* start *

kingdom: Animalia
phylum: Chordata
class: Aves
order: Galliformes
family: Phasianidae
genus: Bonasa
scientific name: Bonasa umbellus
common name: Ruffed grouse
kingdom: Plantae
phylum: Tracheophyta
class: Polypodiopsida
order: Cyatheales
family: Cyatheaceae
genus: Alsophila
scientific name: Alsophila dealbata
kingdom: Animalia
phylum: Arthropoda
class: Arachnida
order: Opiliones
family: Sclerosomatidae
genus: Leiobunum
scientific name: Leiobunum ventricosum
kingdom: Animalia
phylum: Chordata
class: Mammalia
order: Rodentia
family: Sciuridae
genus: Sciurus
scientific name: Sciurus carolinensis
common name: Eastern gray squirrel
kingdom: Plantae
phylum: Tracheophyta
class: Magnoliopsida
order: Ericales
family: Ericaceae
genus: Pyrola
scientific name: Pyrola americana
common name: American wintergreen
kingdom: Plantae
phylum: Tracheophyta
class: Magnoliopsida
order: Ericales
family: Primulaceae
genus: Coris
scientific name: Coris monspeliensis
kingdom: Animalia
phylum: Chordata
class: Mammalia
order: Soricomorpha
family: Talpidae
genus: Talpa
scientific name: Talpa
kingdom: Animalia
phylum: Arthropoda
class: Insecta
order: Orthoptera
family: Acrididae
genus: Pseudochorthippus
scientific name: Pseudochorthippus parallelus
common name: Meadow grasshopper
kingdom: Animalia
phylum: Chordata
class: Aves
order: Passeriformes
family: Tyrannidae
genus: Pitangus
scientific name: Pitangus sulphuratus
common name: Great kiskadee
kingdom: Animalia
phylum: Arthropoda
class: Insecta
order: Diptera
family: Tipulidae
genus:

* end *

GOAL | Rewrite every one of the entries above, substituting "vernacular name" for each occurrence of "common name" and leaving all other text unchanged.

EXERCISE RESULT |
kingdom: Animalia
phylum: Chordata
class: Aves
order: Galliformes
family: Phasianidae
genus: Bonasa
scientific name: Bonasa umbellus
vernacular name: Ruffed grouse
kingdom: Plantae
phylum: Tracheophyta
class: Polypodiopsida
order: Cyatheales
family: Cyatheaceae
genus: Alsophila
scientific name: Alsophila dealbata
kingdom: Animalia
phylum: Arthropoda
class: Arachnida
order: Opiliones
family: Sclerosomatidae
genus: Leiobunum
scientific name: Leiobunum ventricosum
kingdom: Animalia
phylum: Chordata
class: Mammalia
order: Rodentia
family: Sciuridae
genus: Sciurus
scientific name: Sciurus carolinensis
vernacular name: Eastern gray squirrel
kingdom: Plantae
phylum: Tracheophyta
class: Magnoliopsida
order: Ericales
family: Ericaceae
genus: Pyrola
scientific name: Pyrola americana
vernacular name: American wintergreen
kingdom: Plantae
phylum: Tracheophyta
class: Magnoliopsida
order: Ericales
family: Primulaceae
genus: Coris
scientific name: Coris monspeliensis
kingdom: Animalia
phylum: Chordata
class: Mammalia
order: Soricomorpha
family: Talpidae
genus: Talpa
scientific name: Talpa
kingdom: Animalia
phylum: Arthropoda
class: Insecta
order: Orthoptera
family: Acrididae
genus: Pseudochorthippus
scientific name: Pseudochorthippus parallelus
vernacular name: Meadow grasshopper
kingdom: Animalia
phylum: Chordata
class: Aves
order: Passeriformes
family: Tyrannidae
genus: Pitangus
scientific name: Pitangus sulphuratus
vernacular name: Great kiskadee
kingdom: Animalia
phylum: Arthropoda
class: Insecta
order: Diptera
family: Tipulidae
genus:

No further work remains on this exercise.